Who could have imagined a year ago how our lives would change due to a virus? Thanks to COVID-19, millions of women have lost their jobs and their health insurance. Millions more are trying to juggle their children’s homeschooling at work. Depression, domestic violence, homelessness and food insecurity are on the rise. There has never been anything in our lives that has affected women as badly as the pandemic.
In early June, HealthyWomen conducted an online survey to get a snapshot of the impact the pandemic was having on the mental and physical health of women. Approximately 3,000 women – whites, blacks / African American (AA), Hispanic / Latino, and Asians – from across the United States responded. Many told us they were tired, lonely and depressed. They felt stressed and frustrated. They had difficulty sleeping and were generally anxious and bored. They worried about a number of things, particularly their physical health, money, access to food, and mental health.
Feeling anxious or stressed is not only uncomfortable, it can also affect your physical and mental health. Indeed, in May the United Nations declared that the coronavirus pandemic “has the seeds of a major mental health crisis”. And our study found that one in five respondents had concerns about their mental health since their community or state began social distancing.
Changes in income, job
The pandemic has devastated the US economy. In early June, when our survey was conducted, the country’s unemployment rate was 13%, and in some regions of the country it was 20% or more.
Thirty-one percent of our respondents said that their employment status has changed negatively or that their income has fallen since the start of the pandemic. Six percent of all women were permanently laid off; 10% were temporarily dismissed / on leave; and 11% had cut their hours.
Health care during the pandemic
When the pandemic broke out, most states limited personal medical interactions, including elective surgery and routine health care, to maintain hospital capacity and equipment for COVID-19 cases.
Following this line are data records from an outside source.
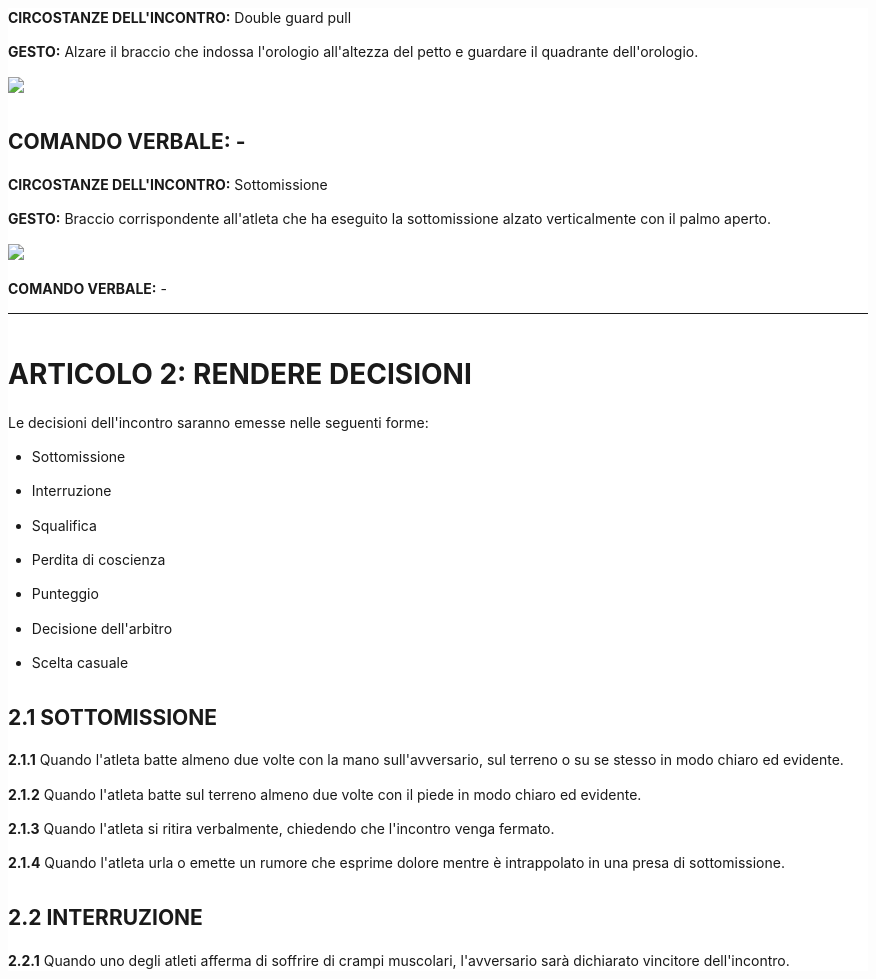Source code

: **CIRCOSTANZE DELL'INCONTRO:** Double guard pull

**GESTO:** Alzare il braccio che indossa l'orologio all'altezza del petto e guardare il quadrante dell'orologio.

![](https://web-api.textin.com/ocr_image/external/b3d6e5011530916c.jpg)
&nbsp;

## **COMANDO VERBALE:** -

**CIRCOSTANZE DELL'INCONTRO:** Sottomissione

**GESTO:** Braccio corrispondente all'atleta che ha eseguito la sottomissione alzato verticalmente con il palmo aperto.

![](https://web-api.textin.com/ocr_image/external/0d4c0221b9ad2d2a.jpg)
&nbsp;

**COMANDO VERBALE:** -

---

# ARTICOLO 2: RENDERE DECISIONI

Le decisioni dell'incontro saranno emesse nelle seguenti forme:

- Sottomissione

- Interruzione

- Squalifica

- Perdita di coscienza

- Punteggio

- Decisione dell'arbitro

- Scelta casuale

## 2.1 SOTTOMISSIONE

**2.1.1** Quando l'atleta batte almeno due volte con la mano sull'avversario, sul terreno o su se stesso in modo chiaro ed evidente.

**2.1.2** Quando l'atleta batte sul terreno almeno due volte con il piede in modo chiaro ed evidente.

**2.1.3** Quando l'atleta si ritira verbalmente, chiedendo che l'incontro venga fermato.

**2.1.4** Quando l'atleta urla o emette un rumore che esprime dolore mentre è intrappolato in una presa di sottomissione.

## 2.2 INTERRUZIONE

**2.2.1** Quando uno degli atleti afferma di soffrire di crampi muscolari, l'avversario sarà dichiarato vincitore dell'incontro.

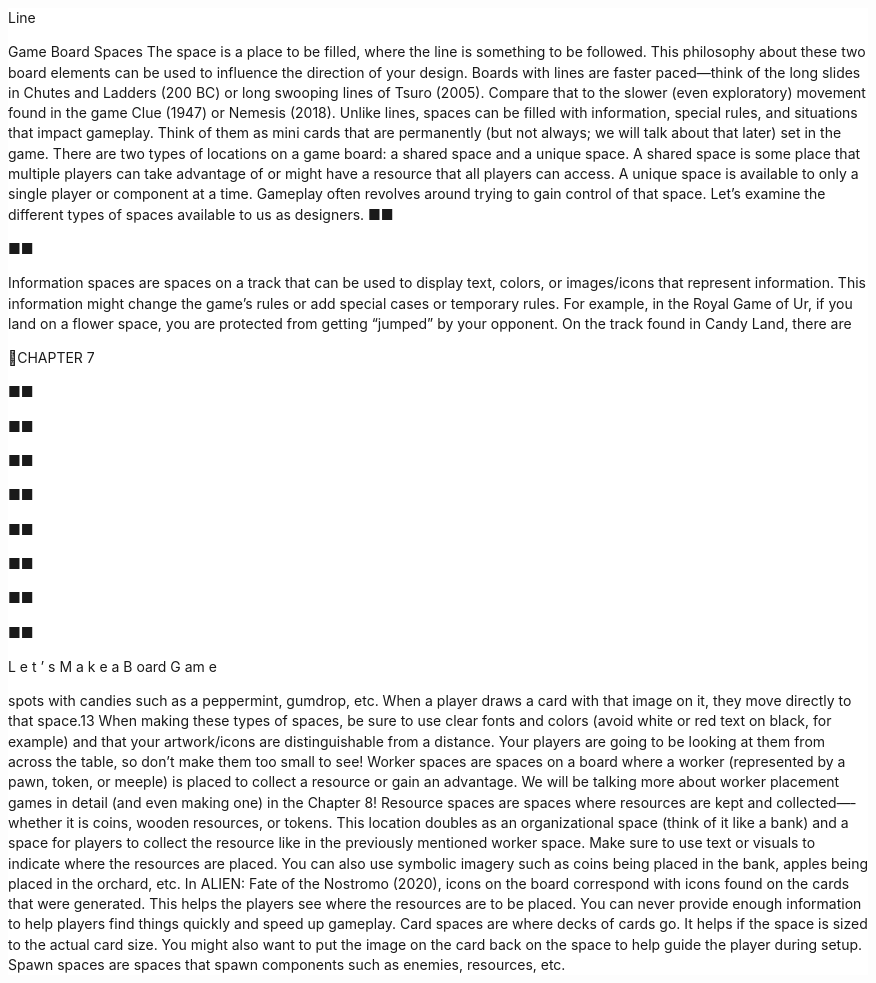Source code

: Line

Game Board Spaces
The space is a place to be filled, where the line is something to be followed. This philosophy
about these two board elements can be used to influence the direction of your design. Boards
with lines are faster paced—­think of the long slides in Chutes and Ladders (200 BC) or long
swooping lines of Tsuro (2005). Compare that to the slower (even exploratory) movement
found in the game Clue (1947) or Nemesis (2018).
Unlike lines, spaces can be filled with information, special rules, and situations that impact
gameplay. Think of them as mini cards that are permanently (but not always; we will talk
about that later) set in the game.
There are two types of locations on a game board: a shared space and a unique space. A
shared space is some place that multiple players can take advantage of or might have a
resource that all players can access. A unique space is available to only a single player or component at a time. Gameplay often revolves around trying to gain control of that space. Let’s
examine the different types of spaces available to us as designers.
■■

■■

Information spaces are spaces on a track that can be used to display text, colors, or
images/icons that represent information. This information might change the game’s
rules or add special cases or temporary rules.
For example, in the Royal Game of Ur, if you land on a flower space, you are protected
from getting “jumped” by your opponent. On the track found in Candy Land, there are

CHAPTER 7

■■

■■

■■

■■

■■

■■

■■

■■

L e t ’ s M a k e a B oard G am e

spots with candies such as a peppermint, gumdrop, etc. When a player draws a card
with that image on it, they move directly to that space.13
When making these types of spaces, be sure to use clear fonts and colors (avoid white
or red text on black, for example) and that your artwork/icons are distinguishable
from a distance. Your players are going to be looking at them from across the table, so
don’t make them too small to see!
Worker spaces are spaces on a board where a worker (represented by a pawn, token,
or meeple) is placed to collect a resource or gain an advantage. We will be talking more
about worker placement games in detail (and even making one) in the Chapter 8!
Resource spaces are spaces where resources are kept and collected—­whether it is
coins, wooden resources, or tokens. This location doubles as an organizational space
(think of it like a bank) and a space for players to collect the resource like in the previously mentioned worker space.
Make sure to use text or visuals to indicate where the resources are placed. You can also
use symbolic imagery such as coins being placed in the bank, apples being placed in the
orchard, etc.
In ALIEN: Fate of the Nostromo (2020), icons on the board correspond with icons found
on the cards that were generated. This helps the players see where the resources are to
be placed. You can never provide enough information to help players find things
quickly and speed up gameplay.
Card spaces are where decks of cards go. It helps if the space is sized to the actual card
size. You might also want to put the image on the card back on the space to help guide
the player during setup.
Spawn spaces are spaces that spawn components such as enemies, resources, etc.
In our survey, around a third of women were looking for treatment for a physical problem other than COVID-19, while 8% said they needed mental health services. Around half (53%) said it was easy to get care and / or advice, while 26% said it was difficult to find care. This is similar to the results of the U.S. census, which found that on July 16, 2020, about one in three adults (32%) in the United States reported needing medical care for something unrelated to COVID-19 but it did not receive this.
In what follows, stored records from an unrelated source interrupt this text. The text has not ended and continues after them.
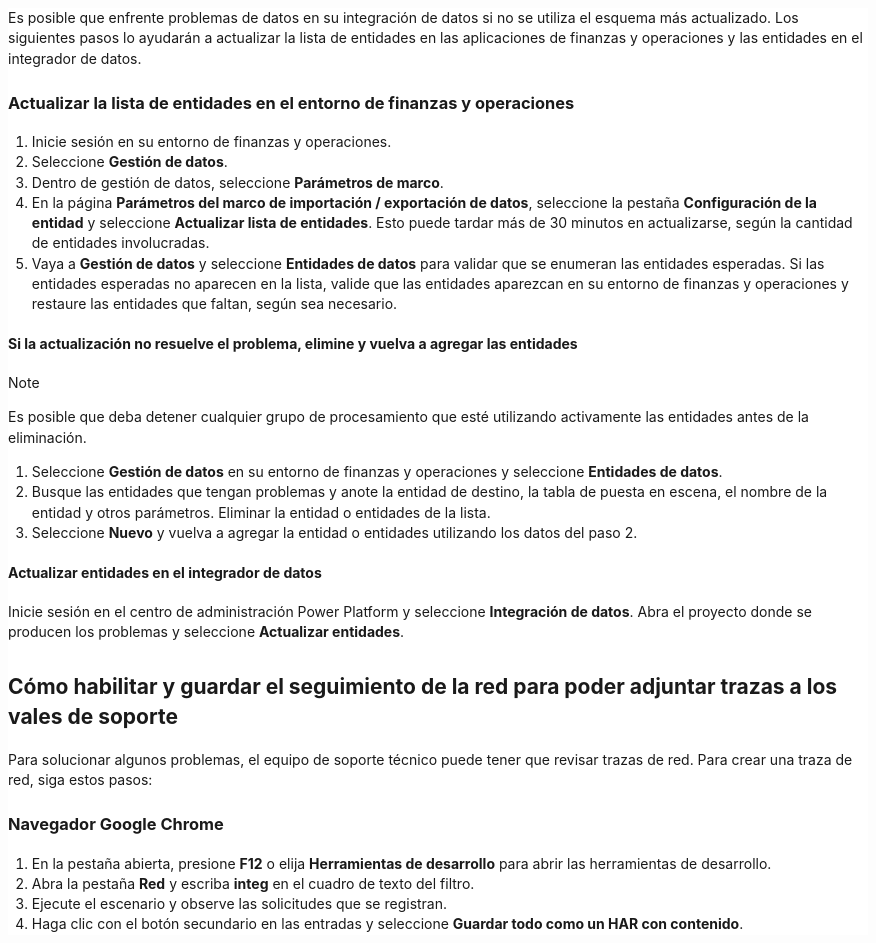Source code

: Es posible que enfrente problemas de datos en su integración de datos si no se utiliza el esquema más actualizado. Los siguientes pasos lo ayudarán a actualizar la lista de entidades en las aplicaciones de finanzas y operaciones y las entidades en el integrador de datos.

### <a name="refresh-entity-list-in-finance-and-operations-environment"></a>Actualizar la lista de entidades en el entorno de finanzas y operaciones
1.  Inicie sesión en su entorno de finanzas y operaciones.
2.  Seleccione **Gestión de datos**.
3.  Dentro de gestión de datos, seleccione **Parámetros de marco**.
4.  En la página **Parámetros del marco de importación / exportación de datos**, seleccione la pestaña **Configuración de la entidad** y seleccione **Actualizar lista de entidades**. Esto puede tardar más de 30 minutos en actualizarse, según la cantidad de entidades involucradas.
5.  Vaya a **Gestión de datos** y seleccione **Entidades de datos** para validar que se enumeran las entidades esperadas. Si las entidades esperadas no aparecen en la lista, valide que las entidades aparezcan en su entorno de finanzas y operaciones y restaure las entidades que faltan, según sea necesario.

#### <a name="if-the-refresh-fails-to-resolve-the-issue-delete-and-re-add-the-entities"></a>Si la actualización no resuelve el problema, elimine y vuelva a agregar las entidades

> [!NOTE]
> Es posible que deba detener cualquier grupo de procesamiento que esté utilizando activamente las entidades antes de la eliminación.

1.  Seleccione **Gestión de datos** en su entorno de finanzas y operaciones y seleccione **Entidades de datos**.
2.  Busque las entidades que tengan problemas y anote la entidad de destino, la tabla de puesta en escena, el nombre de la entidad y otros parámetros. Eliminar la entidad o entidades de la lista.
3.  Seleccione **Nuevo** y vuelva a agregar la entidad o entidades utilizando los datos del paso 2. 

#### <a name="refresh-entities-in-data-integrator"></a>Actualizar entidades en el integrador de datos
Inicie sesión en el centro de administración Power Platform y seleccione **Integración de datos**. Abra el proyecto donde se producen los problemas y seleccione **Actualizar entidades**.

## <a name="how-to-enable-and-save-network-trace-so-that-traces-can-be-attached-to-support-tickets"></a>Cómo habilitar y guardar el seguimiento de la red para poder adjuntar trazas a los vales de soporte

Para solucionar algunos problemas, el equipo de soporte técnico puede tener que revisar trazas de red. Para crear una traza de red, siga estos pasos:

### <a name="google-chrome-browser"></a>Navegador Google Chrome

1. En la pestaña abierta, presione **F12** o elija **Herramientas de desarrollo** para abrir las herramientas de desarrollo.
2. Abra la pestaña **Red** y escriba **integ** en el cuadro de texto del filtro.
3. Ejecute el escenario y observe las solicitudes que se registran.
4. Haga clic con el botón secundario en las entradas y seleccione **Guardar todo como un HAR con contenido**.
In our survey, this inability to find care was compounded in the Black / AA community. Black / AA women were much more likely to report difficulty finding care (35%) than white and Hispanic / Latin American women (22% and 27%, respectively).
Half of our respondents who were able to receive care did so through telemedicine. In our survey, this was defined as health care provided through phone calls, video conferencing, chat, texts or a health portal. While virtual doctor visits were gaining ground prior to the pandemic, especially in underserved and rural areas, their growth was slowed by a lack of insurance reimbursements and the challenges of implementing such systems in health organizations.
Our survey found that roughly one in four women had used telemedicine for themselves or their families before COVID-19. Among these, Black / AA and Hispanic / Latin American women used telemedicine most frequently (33% and 42%, respectively). Forty-two percent of respondents said they are likely or highly likely to make a telemedicine appointment within the next six months. That number rose to nearly half for Black / AA and Hispanic / Latin American women.
Eleven percent of participants said they need to look for possible COVID-19 symptoms while their state is quarantined. However, that number was significantly higher in the Black / AA and Hispanic / Latino communities. 19% of Black / AA and 22% of Hispanic / Latino attendees scheduled an appointment during the pandemic to manage possible COVID-19 symptoms.
An overview of the pandemic
Our survey provided a snapshot of the problems women faced in early summer related to COVID-19. As with anything related to this pandemic, many questions remain unanswered as we near the one-year limit. However, the information in the HealthyWomen survey provides a starting point for the important discussions policymakers need to have in order to drive the new normal.